GAO recommends consolidation of food safety system
GAO said too many agencies were involved in aspects of food safety and that "arbitrary jurisdictional lines of authority" diminish the accountability and responsiveness of the federal food safety system. In a response to follow-up questions from a recent House subcommittee hearing, GAO recommended creating a new agency to handle all food safety functions. GAO auditors also laid out pros and cons of existing agencies in case Congress chose to consolidate inspection and other safety responsibilities under either the Agriculture Department or the Food and Drug Administration.
"The food safety laws that we're operating under were drafted nearly 100 years ago," said Caroline Smith DeWaal, director of food safety at the Center for Science in the Public Interest, a Washington nutrition advocacy group. "It is certainly time to modernize the structures that regulate the food supply. This is critical not only to improve food safety, but to protect against threats of bioterrorists."
The system is a result of legislative baby steps that have led to the placing of food products under the jurisdiction of one agency or another with little logic. According to Subcommittee Chairwoman Jo Ann Davis, R-Va., FDA inspects closed-face meat sandwiches, cheese pizzas, beef soup and chicken broth while the Agriculture Department inspects open-face meat sandwiches, pepperoni pizza, chicken soup and beef broth.
Bryce Quick, assistant administrator of the Agriculture Department's Food Safety and Inspection Service, said that Agriculture and FDA have two entirely different inspection systems. Quick said the separation of areas of jurisdiction has not hindered USDA from preventing the dissemination of hazardous products. "We talk to FDA on a daily basis," he said. "[Bovine spongiform encephalopathy] was a classic example of the cooperation that can take place, and it worked and it's working now. There have been numerous examples of how we are working together."
Lawrence Dyckman, director of natural resources and environment at GAO, said that while cooperation between agencies is important, consolidation would eliminate possible confusion, gaps or overlap. "What we're saying is that we don't see a need to have two agencies basically split the responsibility for food safety," he said. "[Cooperation] might have improved, but why have a divided function if it's not necessary? There's no good reason."
While GAO, the Center for Science in the Public Interest and other groups have called for a drastic overhaul of the food safety system, they are skeptical of the likelihood of legislative changes. "I don't think it's very likely unless we have a major health crisis," Dyckman said. "I surely don't hope that we have such a crisis, but to be practical, most government change occurs when there is a crisis."
DeWaal said she was confident that the government would eventually respond. "In the absence of that kind of crisis, it's a long-term proposition, but one that in the long run will prevail. Many countries are moving to unify the food safety system, and the U.S. doesn't want to be the last one to do this. If they want to stay competitive and effective, it is a necessary transition."
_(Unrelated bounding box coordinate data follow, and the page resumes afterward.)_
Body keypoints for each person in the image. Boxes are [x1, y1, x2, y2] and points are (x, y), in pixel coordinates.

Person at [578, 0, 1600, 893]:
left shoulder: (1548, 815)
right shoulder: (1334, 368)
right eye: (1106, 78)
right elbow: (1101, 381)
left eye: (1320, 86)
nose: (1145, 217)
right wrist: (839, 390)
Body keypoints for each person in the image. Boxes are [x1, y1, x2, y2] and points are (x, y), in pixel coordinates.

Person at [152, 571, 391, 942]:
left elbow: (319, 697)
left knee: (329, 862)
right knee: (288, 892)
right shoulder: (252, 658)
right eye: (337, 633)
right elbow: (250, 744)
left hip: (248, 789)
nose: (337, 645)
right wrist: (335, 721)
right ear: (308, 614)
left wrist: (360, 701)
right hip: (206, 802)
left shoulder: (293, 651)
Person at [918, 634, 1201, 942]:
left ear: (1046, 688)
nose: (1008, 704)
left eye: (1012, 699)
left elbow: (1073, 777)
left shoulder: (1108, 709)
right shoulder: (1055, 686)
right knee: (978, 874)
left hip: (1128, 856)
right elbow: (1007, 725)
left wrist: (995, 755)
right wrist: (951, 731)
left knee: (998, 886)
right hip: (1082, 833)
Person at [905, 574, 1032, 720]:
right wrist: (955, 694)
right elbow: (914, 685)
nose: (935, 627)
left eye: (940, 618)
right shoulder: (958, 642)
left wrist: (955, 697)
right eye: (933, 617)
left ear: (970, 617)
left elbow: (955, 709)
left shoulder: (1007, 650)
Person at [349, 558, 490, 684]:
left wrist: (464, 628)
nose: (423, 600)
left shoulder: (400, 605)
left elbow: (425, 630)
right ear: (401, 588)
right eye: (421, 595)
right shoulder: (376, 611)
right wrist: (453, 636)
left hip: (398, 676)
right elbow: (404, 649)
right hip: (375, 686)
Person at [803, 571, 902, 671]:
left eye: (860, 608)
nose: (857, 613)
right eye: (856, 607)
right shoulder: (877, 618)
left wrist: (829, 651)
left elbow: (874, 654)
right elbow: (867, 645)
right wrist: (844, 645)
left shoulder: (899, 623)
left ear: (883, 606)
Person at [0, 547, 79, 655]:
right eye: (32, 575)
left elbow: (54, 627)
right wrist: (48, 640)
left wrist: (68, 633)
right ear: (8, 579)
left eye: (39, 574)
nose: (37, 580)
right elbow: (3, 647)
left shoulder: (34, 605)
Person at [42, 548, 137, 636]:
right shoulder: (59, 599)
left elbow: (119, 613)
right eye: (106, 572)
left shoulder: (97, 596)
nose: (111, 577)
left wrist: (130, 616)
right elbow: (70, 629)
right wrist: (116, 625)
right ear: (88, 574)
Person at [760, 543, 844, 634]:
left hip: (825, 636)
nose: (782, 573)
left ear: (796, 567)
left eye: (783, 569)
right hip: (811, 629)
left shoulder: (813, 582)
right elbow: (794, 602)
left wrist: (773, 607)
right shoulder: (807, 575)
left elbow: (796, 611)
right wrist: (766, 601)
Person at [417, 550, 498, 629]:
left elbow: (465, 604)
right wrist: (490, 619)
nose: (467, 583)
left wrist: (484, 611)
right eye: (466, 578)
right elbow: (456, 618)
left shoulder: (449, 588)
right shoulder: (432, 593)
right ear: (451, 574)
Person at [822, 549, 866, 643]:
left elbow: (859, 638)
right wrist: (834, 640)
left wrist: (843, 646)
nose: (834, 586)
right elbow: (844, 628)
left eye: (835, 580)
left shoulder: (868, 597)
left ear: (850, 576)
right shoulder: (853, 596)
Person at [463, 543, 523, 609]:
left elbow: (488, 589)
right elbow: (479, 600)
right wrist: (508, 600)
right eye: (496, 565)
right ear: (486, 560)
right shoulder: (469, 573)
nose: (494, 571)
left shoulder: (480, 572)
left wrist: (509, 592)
Consolidating the two programs under an existing agency may be a possibility in the case of a budget crisis, Dyckman said, adding that GAO favors FDA because it does not have the "stigma of the appearance of a conflict of interest" between the promotion of a product and the monitoring of its safety. The Center for Science in the Public Interest also believes the FDA would make a better watchdog agency.
"I believe food safety should be handled by a health agency," DeWaal said, "not an agency that promotes agriculture."